# Alternator Voltage?



## snowwy66 (Nov 5, 2017)

That's how it works.

We all read the same.


----------



## BDCCruze (Jul 12, 2017)

Did you charge the battery before installing it?

Make sure the negative ground cable runs though the sensor loop in the front.

Also double check all of the connections around the positive terminal. There have been a few occasions where people have not correctly tightened those post back up.


----------



## 17Hatch6MT (Dec 28, 2015)

To improve fuel economy, the computer runs the alternator during times of engine braking & avoids running it at other times. Wonder if this is what you're seeing?


----------



## revjpeterson (Oct 2, 2013)

6adz00ks said:


> I think I have a bad alternator on the dash it reads 15 volts and sometimes as low as 12.2 with a new battery. Wondering what other peoples voltage reads on the dash?

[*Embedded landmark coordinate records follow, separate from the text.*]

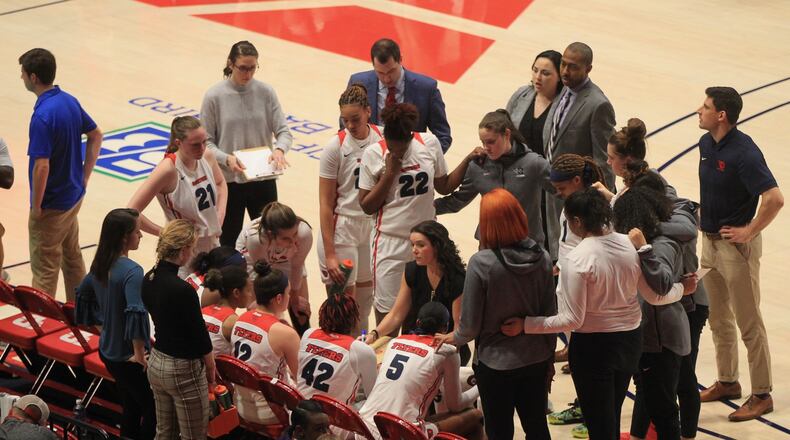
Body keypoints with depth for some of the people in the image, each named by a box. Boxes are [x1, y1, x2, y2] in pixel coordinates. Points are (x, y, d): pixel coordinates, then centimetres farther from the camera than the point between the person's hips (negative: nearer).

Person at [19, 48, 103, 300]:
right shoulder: (70, 101, 0)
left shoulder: (42, 116, -26)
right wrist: (84, 177, 13)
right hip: (74, 196, 9)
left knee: (44, 269, 1)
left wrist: (36, 207, -16)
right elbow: (96, 136, 13)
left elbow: (41, 167, -27)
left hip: (51, 205, -9)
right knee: (72, 256, 22)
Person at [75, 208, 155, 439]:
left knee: (131, 407, 22)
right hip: (129, 357, -9)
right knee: (153, 410, 4)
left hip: (108, 350, 9)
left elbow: (83, 293, 18)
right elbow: (135, 313, -35)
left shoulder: (100, 265, 1)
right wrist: (140, 353, -25)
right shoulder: (131, 271, -25)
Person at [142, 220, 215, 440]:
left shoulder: (148, 280, -2)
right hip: (183, 371, -8)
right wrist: (211, 370, 0)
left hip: (156, 363, 8)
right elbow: (200, 335, -17)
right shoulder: (182, 289, -26)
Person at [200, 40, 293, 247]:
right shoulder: (215, 96, -9)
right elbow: (206, 141, -6)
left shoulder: (265, 92, -4)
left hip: (263, 181, 1)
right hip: (228, 182, -1)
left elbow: (283, 131, -3)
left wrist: (279, 150, -26)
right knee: (229, 245, 11)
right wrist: (226, 159, -24)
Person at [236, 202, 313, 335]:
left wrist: (295, 296, -4)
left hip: (285, 261, 2)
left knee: (301, 313, 1)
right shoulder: (255, 238, -46)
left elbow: (297, 266, -19)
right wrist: (289, 298, -13)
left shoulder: (304, 233, -41)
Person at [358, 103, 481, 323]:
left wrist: (468, 160, 1)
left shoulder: (429, 144, -2)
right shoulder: (373, 154, -9)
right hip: (390, 244, -3)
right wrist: (389, 173, -15)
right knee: (387, 311, 2)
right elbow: (366, 206, -7)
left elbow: (444, 186, 11)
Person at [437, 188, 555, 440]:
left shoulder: (481, 264, -22)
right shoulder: (541, 259, -9)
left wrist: (454, 338, 8)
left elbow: (470, 325, -15)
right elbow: (550, 314, 0)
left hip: (495, 364, -4)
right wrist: (550, 358, 14)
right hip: (536, 360, 4)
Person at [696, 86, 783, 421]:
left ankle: (761, 395, 8)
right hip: (710, 240, 9)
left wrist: (749, 231, -21)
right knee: (718, 319, 19)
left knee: (749, 324, 0)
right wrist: (704, 215, 12)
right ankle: (727, 382, 32)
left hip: (736, 245, -9)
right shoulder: (706, 143, 3)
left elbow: (774, 198, -29)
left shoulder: (743, 152, -23)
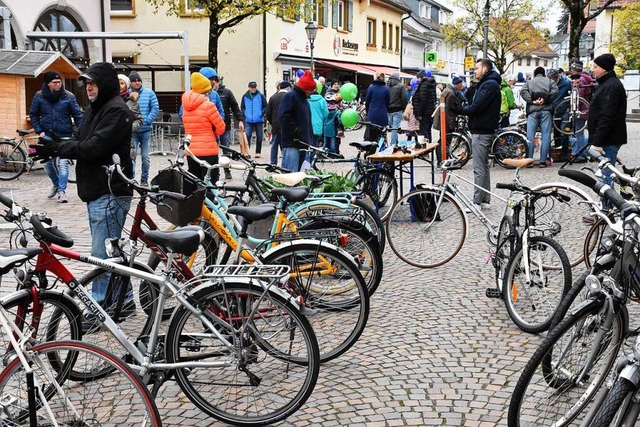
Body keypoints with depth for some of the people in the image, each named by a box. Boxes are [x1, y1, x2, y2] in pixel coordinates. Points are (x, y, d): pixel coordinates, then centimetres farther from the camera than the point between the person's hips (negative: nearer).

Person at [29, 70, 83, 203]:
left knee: (63, 164, -8)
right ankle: (56, 184, 36)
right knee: (48, 164, 10)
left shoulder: (69, 96, -5)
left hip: (64, 136, -3)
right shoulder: (39, 96, 0)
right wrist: (39, 131, -1)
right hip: (47, 135, 3)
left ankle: (62, 191, 2)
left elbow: (77, 115, -4)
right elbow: (33, 115, 8)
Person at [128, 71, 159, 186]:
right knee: (132, 154, -5)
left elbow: (155, 109, 1)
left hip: (145, 130, 2)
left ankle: (144, 179, 17)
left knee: (145, 156, 8)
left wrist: (146, 121, -8)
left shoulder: (149, 93, 3)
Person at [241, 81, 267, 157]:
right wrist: (245, 115, -2)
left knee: (259, 136, 6)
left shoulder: (261, 96, -1)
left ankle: (258, 152, 16)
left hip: (259, 120, 0)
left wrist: (261, 114, -9)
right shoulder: (245, 96, 4)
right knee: (247, 135, -9)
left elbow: (265, 106, 2)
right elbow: (242, 107, 11)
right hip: (248, 120, 0)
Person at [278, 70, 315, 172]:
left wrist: (310, 139, 19)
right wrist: (296, 132, -18)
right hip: (291, 143, -10)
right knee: (291, 174, -14)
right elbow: (284, 117, -19)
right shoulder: (290, 96, -8)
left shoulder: (304, 99, 23)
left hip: (303, 143, 10)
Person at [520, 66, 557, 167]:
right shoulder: (549, 81, 15)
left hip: (532, 111, 0)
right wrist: (546, 100, -2)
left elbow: (523, 91, -3)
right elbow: (555, 90, -3)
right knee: (546, 136, 0)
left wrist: (532, 101, -6)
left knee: (530, 136, -1)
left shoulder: (529, 82, 16)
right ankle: (543, 161, -5)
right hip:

That's perfectly normal. The CTD has a variable output alternator, which varies the voltage to maximize fuel economy. Mine has run as low as 12, or as high as 17.2 under the most extreme conditions (cold engine, low ambient temp, high electrical load) for all 182k miles I have driven it. Unless it consistently runs under 12v, throws a code, etc. just keep driving as normal, because nothing's wrong.


----------